Wurde die Wissenschaft deshalb in Deutschland zu wenig gehört, wie Brinkmann im Podcast-Gespräch gegenüber unserer Zeitung beklagt? Schwierig zu sagen. Aus naturwissenschaftlicher Sicht ist es wohl sicher, dass viele Infektionen und Corona-Tote vermieden worden wären, hätte die Politik im letzten Herbst härtere Kontaktbeschränkungen beschlossen. Aber politisch, gesellschaftlich und wirtschaftlich ist die Rechnung weniger eindeutig. Was bedeuten die Maßnahmen an Grundrechtseingriffen? Stoßen die Maßnahmen auf genügend Unterstützung in der Bevölkerung, ja in der eigenen Partei?

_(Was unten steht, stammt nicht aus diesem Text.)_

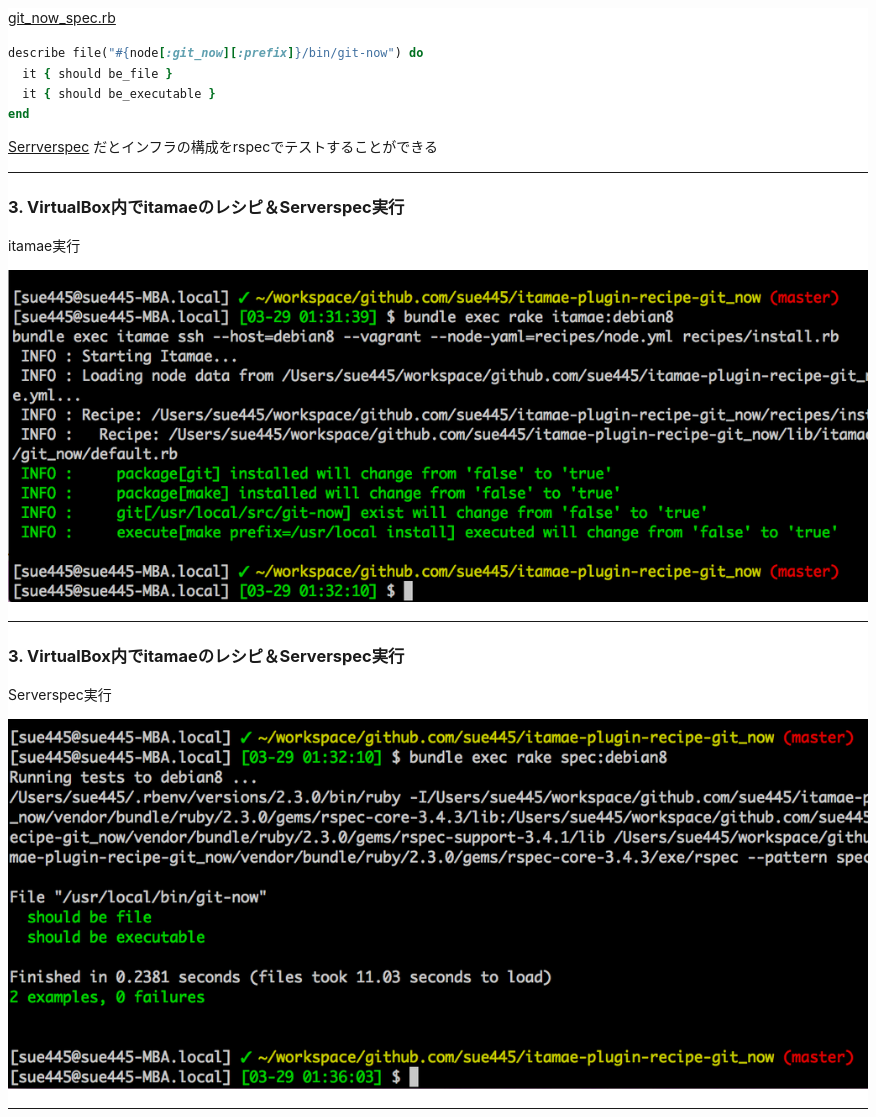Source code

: [git\_now\_spec.rb](https://github.com/sue445/itamae-plugin-recipe-git_now/blob/v0.1.1/spec/git_now_spec.rb)

```ruby
describe file("#{node[:git_now][:prefix]}/bin/git-now") do
  it { should be_file }
  it { should be_executable }
end
```

[Serrverspec](http://serverspec.org/) だとインフラの構成をrspecでテストすることができる

---
### 3. VirtualBox内でitamaeのレシピ＆Serverspec実行
itamae実行

![itamae](images/itamae.png)

---
### 3. VirtualBox内でitamaeのレシピ＆Serverspec実行
Serverspec実行

![spec](images/spec.png)

---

Fakt ist: In der Pandemie hat die Bedeutung der wissenschaftlichen Expertise für die Politik enorm zugenommen. Angesichts gigantischer Herausforderungen wie der Klimakrise spricht alles dafür, dass ihre Bedeutung weiter zunimmt. Die Grenzziehung zwischen den beiden Sphären wird dadurch nicht einfacher. Trotzdem war sie nie wichtiger.